I collected an atrocious tonnage of rocks during the pandemic and piled them in the basement. Then they started talking to me. We’ll see how this goes.
My Grandfather’s Dictionary
Bewitched by the gorgeous engravings in an old Webster’s. Badly in need of a mental break from my job. That’s the basic story behind Aard-vark to Axolotl.
Twenty years, 25 issues. From 1985 to 2005, our hand-sized, prodigiously analog magazine drew power and beauty from brevity. Get in touch if you want one.
Oat City Press
Summer 1995: the Vandercook series #317 letterpress arrives in Riverside from Woonsocket on a flatbed truck. Over the next ten years, we print books, broadsides, cards, covers for Paragraph, and an assortment of indescribable folding ephemera. Our press left us the same way it came, on a flatbed, this one commandeered by Gardner LePoer of the Museum of Printing in Haverhill. Now, if the tide comes up any farther than usual, we have nothing left to throw a rope around.

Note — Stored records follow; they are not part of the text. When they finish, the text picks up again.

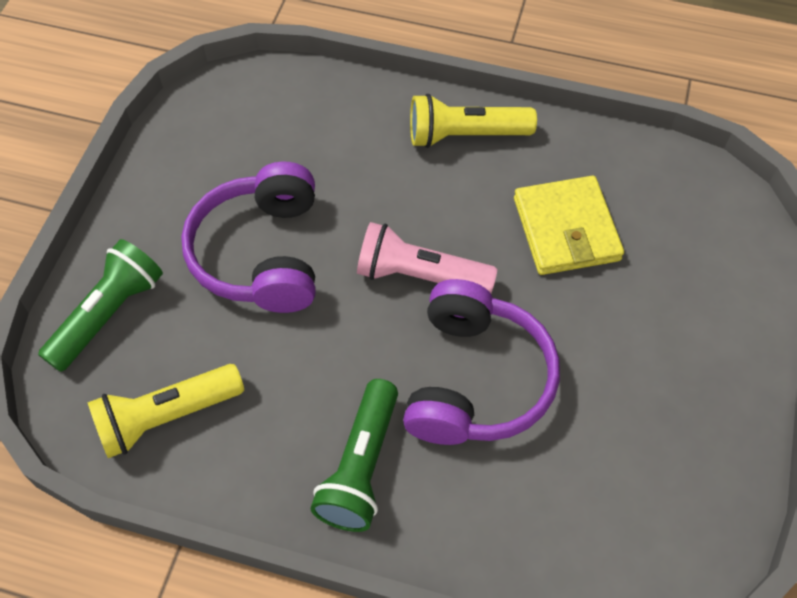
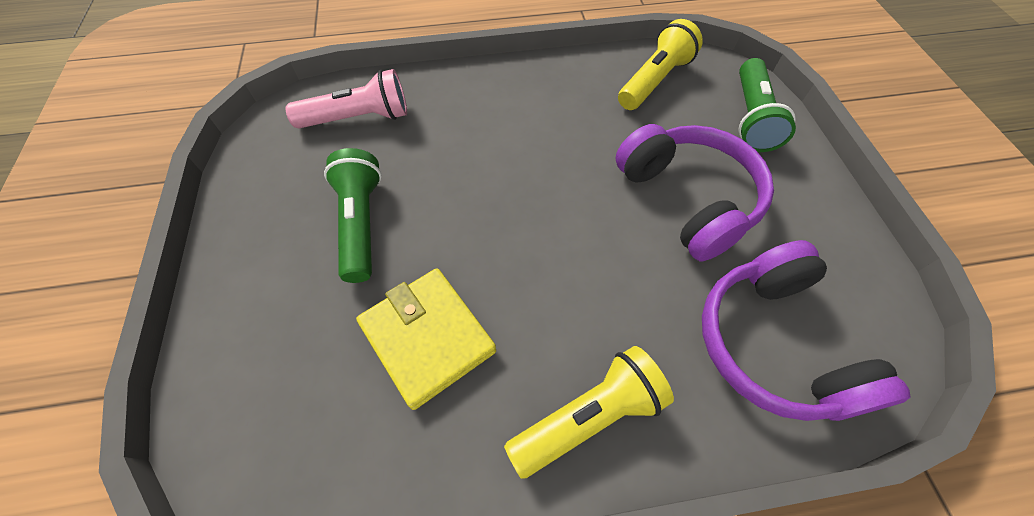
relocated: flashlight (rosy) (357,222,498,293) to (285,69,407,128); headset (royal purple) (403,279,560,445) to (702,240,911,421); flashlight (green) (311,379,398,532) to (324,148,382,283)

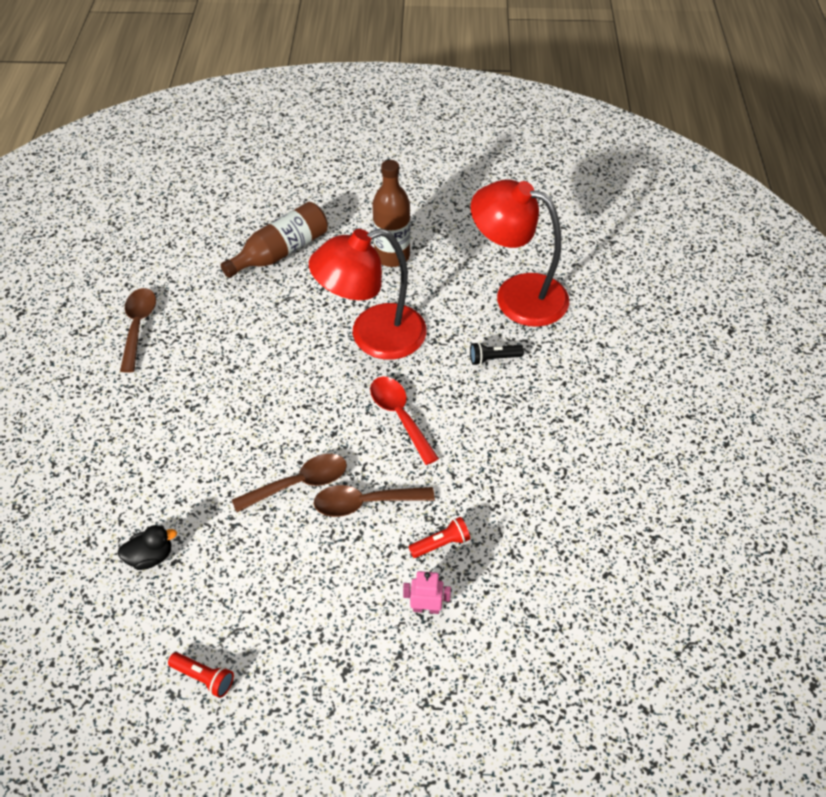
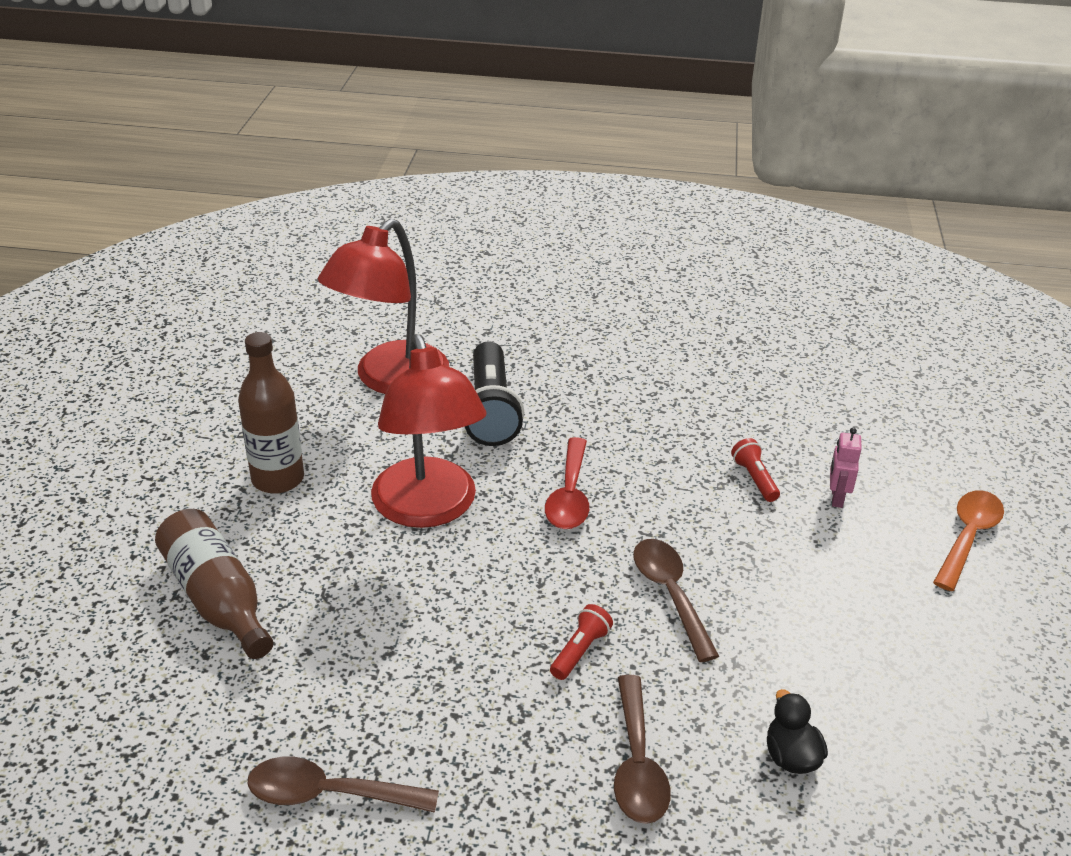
appeared: tablespoon (orange) (933,490,1004,591)
relocated: tablespoon (dark brown) (314,485,435,517) to (614,675,671,824); flashlight (scarlet) (168,652,234,698) to (550,604,613,680)
spun: tablespoon (scarlet) (370,376,439,465) = (545,437,589,529) 60 degrees counterclockwise
size: flashlight (jet-black) (470,342,524,365) = (465,341,524,446) x2.08

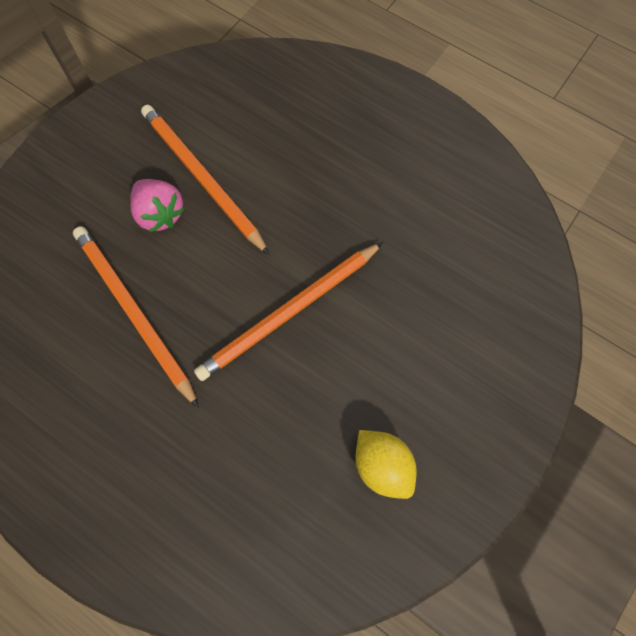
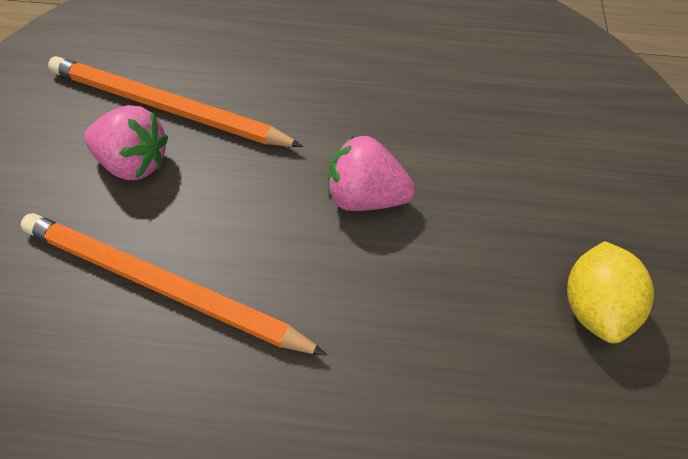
exchanged: wooden pencil (orange) (194,242,383,381) to strawberry (rosy) (328,135,416,211)
spun: toy lemon (yellow) (355,430,417,499) = (567,241,654,343) 75 degrees clockwise

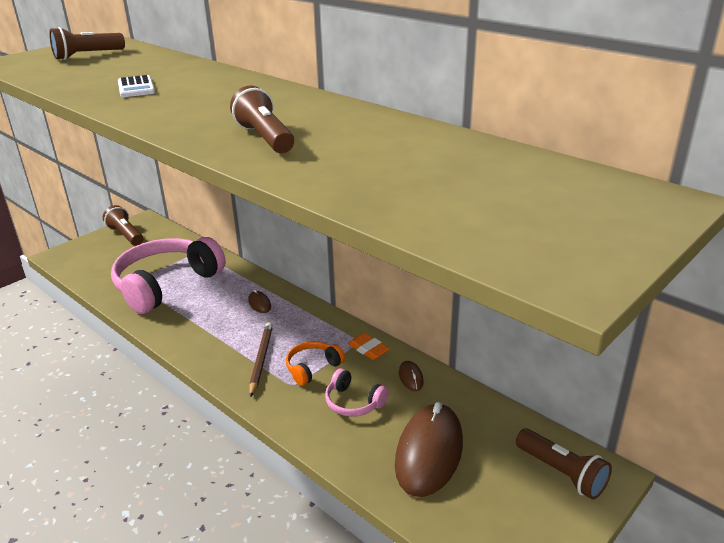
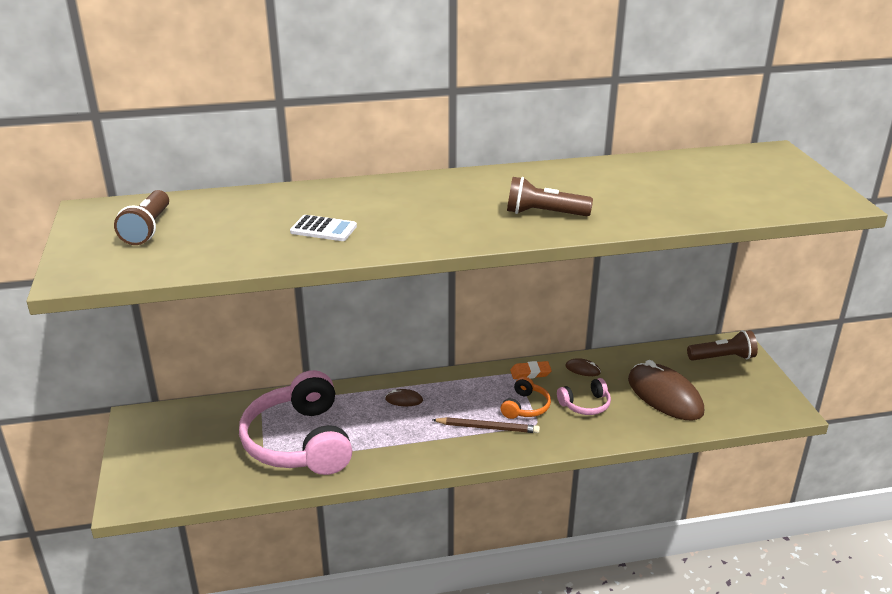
missing: flashlight (dark brown) (103,205,143,246)
spun: wooden pencil (dark brown) (249,322,273,397) = (432,417,540,433) 150 degrees clockwise; headset (orange) (286,341,345,386) = (501,377,551,419) 150 degrees counterclockwise

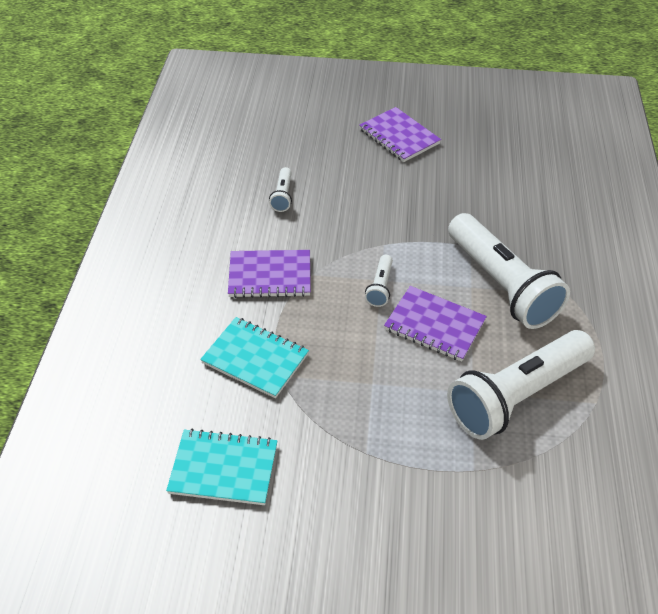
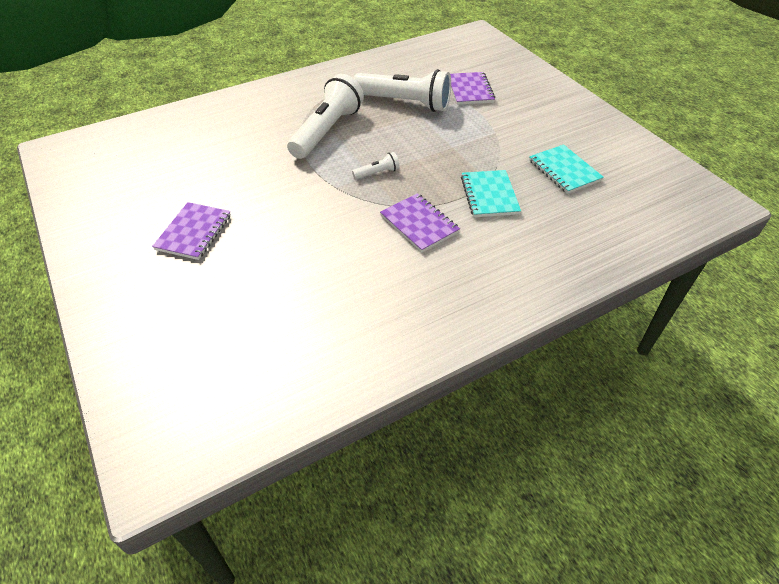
missing: flashlight (pure white) (269,167,292,212)
relocated: exercise book (royal purple) (384,286,487,362) to (450,72,495,105)

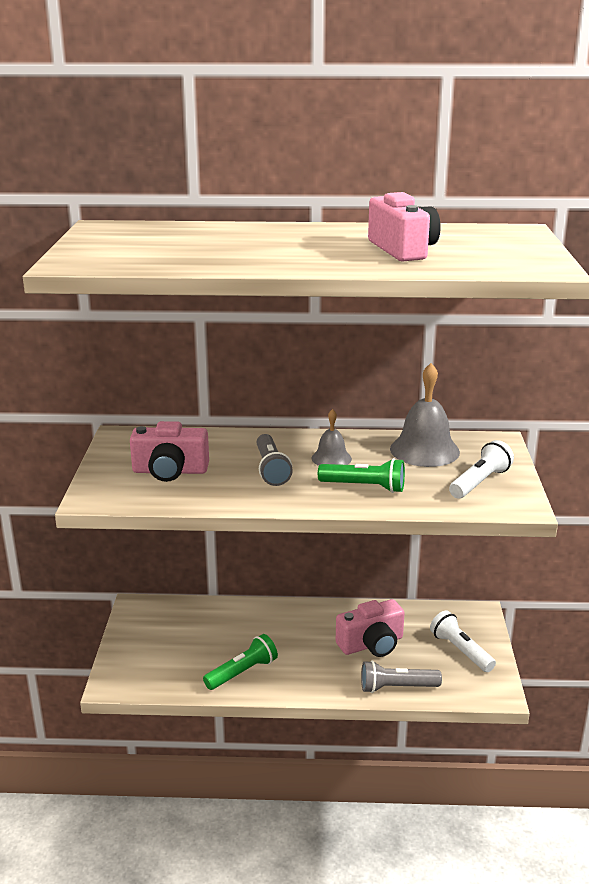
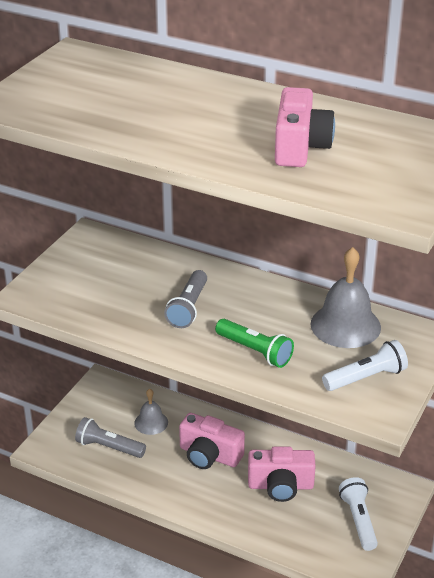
missing: flashlight (green) (203,634,278,690)
relocated: school bell (grey) (312,409,352,466) to (134,389,168,435); photo camera (rosy) (130,421,209,482) to (179,413,245,469); flashlight (grey) (361,660,442,693) to (75,417,146,458)

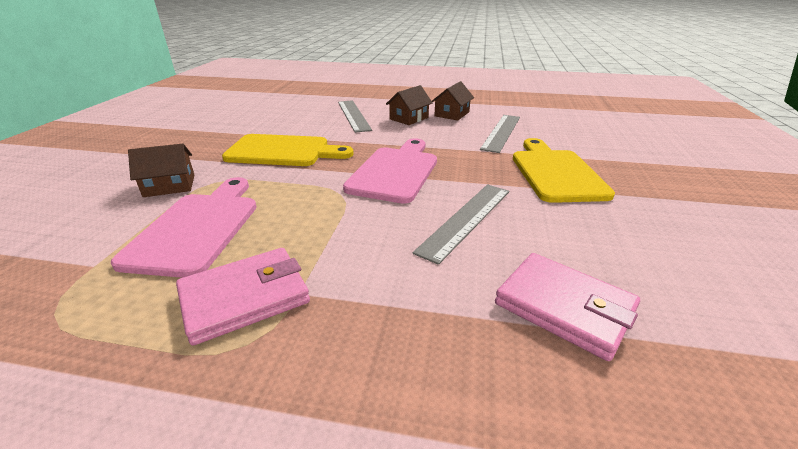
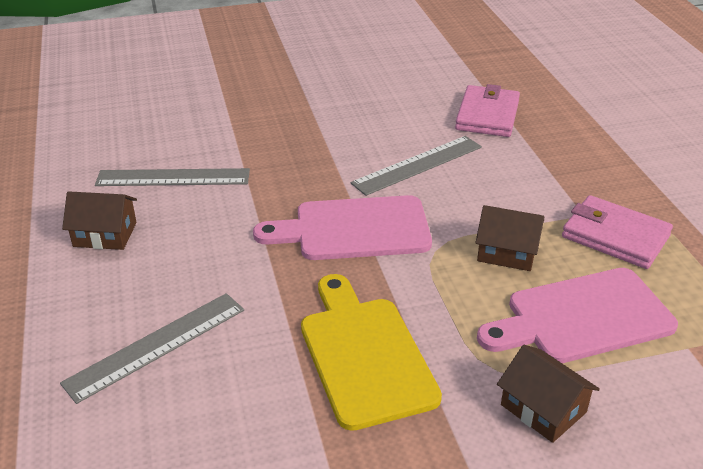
missing: chopping board (yellow) (513,138,615,203)
relocated: house (dark brown) (386,85,433,125) to (475,205,544,271)
spun: ruler (grey) (413,184,509,265) = (350,136,482,196) 45 degrees counterclockwise

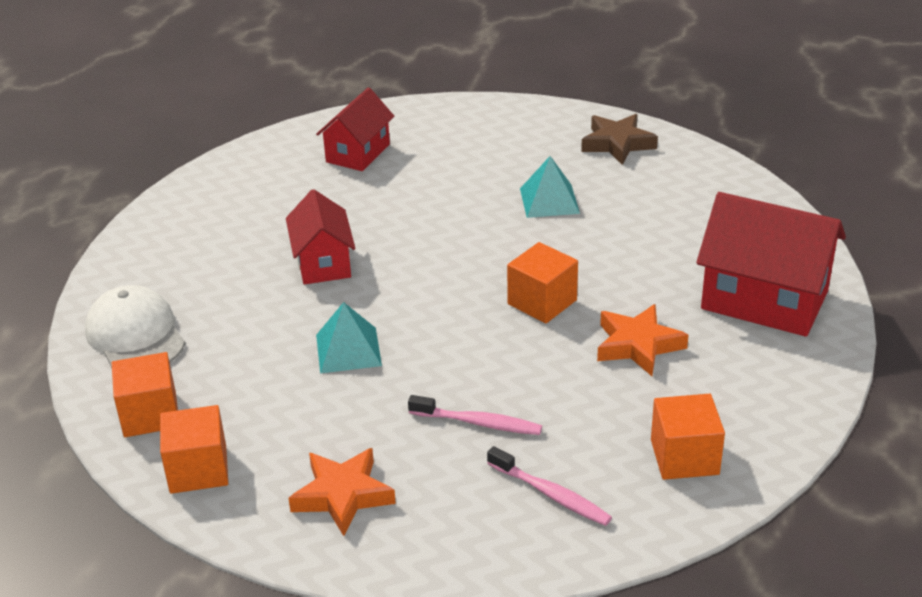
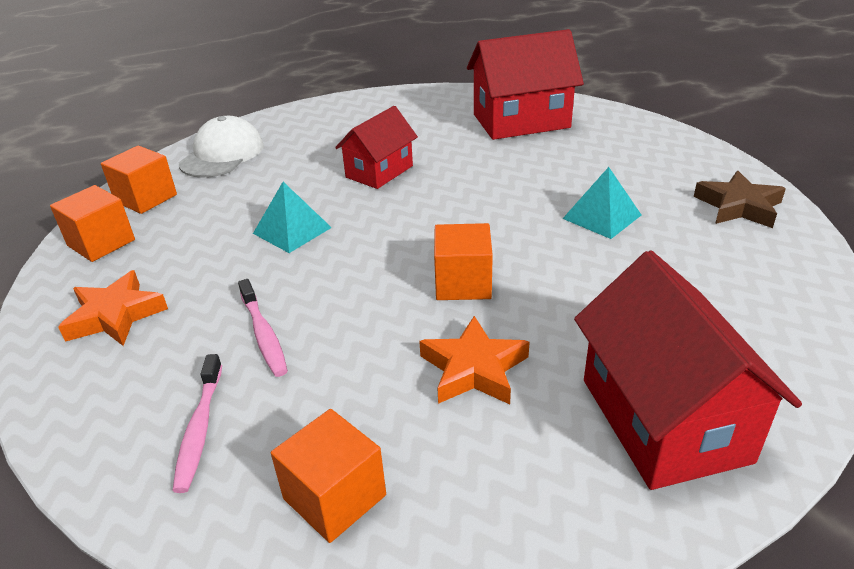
size: house (scarlet) (316,87,394,171) = (467,29,584,140) x1.62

Some featured Oat City Press publications:
Josh Russell. Winter on Fifth Avenue, New York.
Evoking Alfred Stieglitz’s famous 1893 photograph of wintry Manhattan, this 20-page chapbook is printed in two colors (text in burgundy, original drawings in black). Karen Donovan, the illustrator, hand-stenciled the cover, title page, and two foldout pages in blue, red, yellow, and orange. The type is Monotype Bembo. The paper is Nideggen, with Canson Mi-Teintes burgundy cover. Single gathering, hand-stitched and glued into a wraparound soft cover measuring 5×9 inches. An edition of 50, numbered and signed by the author.
Dara Wier. Fly on the Wall.
A 20-page chapbook of a single poem, measuring 4¾”×5¼”. Printed in an edition of 50, each book numbered and signed by the author. Printed in black and red ink with hand stenciling on each page in yellow. Line drawings throughout by Karen Donovan. The paper is Somerset book, with Fabriano Ingres yellow cover. Single gathering, hand-stitched, and glued into a wraparound soft cover.
Walker Rumble. Odd Devices: A Catalog of Typesetting Machines.
Commentaries on antecedents to the “automatic” lettercasters that transformed printing after 1890, the best known of which was Mergenthaler’s Linotype. Reproductions of period engravings accompany each commentary. A set of 12 broadsides in a handsome handmade container. Limited edition of 45 sets. Each broadside measures 6×15 and is printed in two colors. Hand-set in 14-point Monotype Bembo 270 with Garamond italic titling and is printed on a Vandercook 317 letterpress. The paper is Domestic Etching.